Write out the passage of the blog post on Obama comparisons that lies between "Mr. Obama is" and "criticisms less grating.", inclusive, with every word and punctuation mark kept unchanged.

Exercise passage:
========

MAYBE THEY COULD PICK ONE.... Some on the right like to compare President Obama to Hilter. Others on the right like to compare Obama to Neville Chamberlain. But as Media Matters noted this morning, the conservative Washington Times managed to present both insulting comparisons at the same time over the weekend.

On the one hand, we have this absurd op-ed, complaining about government, the president "spreading the wealth around," and the drive towards giving the state "absolute control over our lives. "

The path we're embarked upon, in the name of good, is a familiar one. The unspeakable horrors of Nazism, Stalinism and Maoism did not begin in the '30s and '40s with the men usually associated with those names. Those horrors were simply the end result of a long evolution of ideas leading to consolidation of power in central government in the name of "social justice." In Germany, it led to the Enabling Act of 1933: Law to Remedy the Distress of the People and the Nation. After all, who could be against a remedy to relieve distress? Decent but misguided Germans, who would have cringed at the thought of what Nazi Germany would become, succumbed to Hitler's charisma.

Today's Americans, enticed, perhaps enchanted, by charismatic speeches, are ceding so much power to Washington, and like yesteryear's Germans, are building the Trojan horse for a future tyrant.

The same conservative paper, on the same day, on the same page, ran this item complaining about Obama's remarks in Cairo.

During the 1930s, appeasement was based upon the notion that a majority of Germans were decent people who simply wanted peace and national self-determination. Thus, British Prime Minister Neville Chamberlain made the fateful decision to give away the Sudetenland, Czechoslovakia's ethnic German region, to Adolf Hitler's Nazi regime. [...]

Mr. Obama is repeating Chamberlain's tragic mistake - except this time, the Israelis are to play the role of the Czechs, the sacrificial lamb at the altar of appeasement.

In our reality, of course, Obama is neither Hitler nor Chamberlain. Nevertheless, just for the sake of consistency, if conservatives could pick or the other, it'd help make their absurd criticisms less grating.

Steve Benen 10:05 AM Permalink | Trackbacks | Comments (36)
 
Comments

OK, the W.Post royally sucks, and proves it yet again and on a daily basis. Woodward and Bernstein, Where are you?

Posted by: In what respect, Charlie? on June 15, 2009 at 10:17 AM | PERMALINK

Conservatives have a pantry full of officially sanctioned straw boogeymen. Hitler, the 'Liberal Socialist', is one, as is Neville Chamberland, the spineless wimp, along with many others. When criticising your opponents, it is insufficient to criticise their policies on their merits--instead it is the rule that you must insist they are exactly like one of the official boogeymen from the pantry. That way you don't have to engage in any hard analysis or difficult thinking, you just get to react emotionally to the charge associated with the boogeyman. For this to work, however, the boogeyman must be officially sanctioned by those bearing the conservative symbols of authority. It is much the same way in Iran, where the Ayatollah Khamenei regularly trots out the Great Satan Boogeyman. This is the American variation on the same theme.

========

Dataset content:
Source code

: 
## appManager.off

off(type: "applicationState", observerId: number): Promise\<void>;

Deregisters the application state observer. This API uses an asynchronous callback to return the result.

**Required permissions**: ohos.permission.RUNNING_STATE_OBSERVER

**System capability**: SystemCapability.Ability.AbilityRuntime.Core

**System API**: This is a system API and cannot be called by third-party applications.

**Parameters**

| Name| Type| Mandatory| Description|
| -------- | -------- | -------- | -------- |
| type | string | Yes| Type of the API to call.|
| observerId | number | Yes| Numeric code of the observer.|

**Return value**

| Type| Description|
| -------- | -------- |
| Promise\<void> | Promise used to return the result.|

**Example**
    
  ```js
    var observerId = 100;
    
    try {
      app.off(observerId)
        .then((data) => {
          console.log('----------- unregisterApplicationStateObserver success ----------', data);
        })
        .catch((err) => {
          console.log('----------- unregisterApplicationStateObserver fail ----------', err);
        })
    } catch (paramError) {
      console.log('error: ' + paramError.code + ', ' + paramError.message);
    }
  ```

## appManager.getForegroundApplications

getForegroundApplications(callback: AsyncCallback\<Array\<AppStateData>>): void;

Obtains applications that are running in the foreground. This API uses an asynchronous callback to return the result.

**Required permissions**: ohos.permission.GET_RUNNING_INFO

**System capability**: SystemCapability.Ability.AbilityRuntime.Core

========

Task response:
Mr. Obama is repeating Chamberlain's tragic mistake - except this time, the Israelis are to play the role of the Czechs, the sacrificial lamb at the altar of appeasement.

In our reality, of course, Obama is neither Hitler nor Chamberlain. Nevertheless, just for the sake of consistency, if conservatives could pick or the other, it'd help make their absurd criticisms less grating.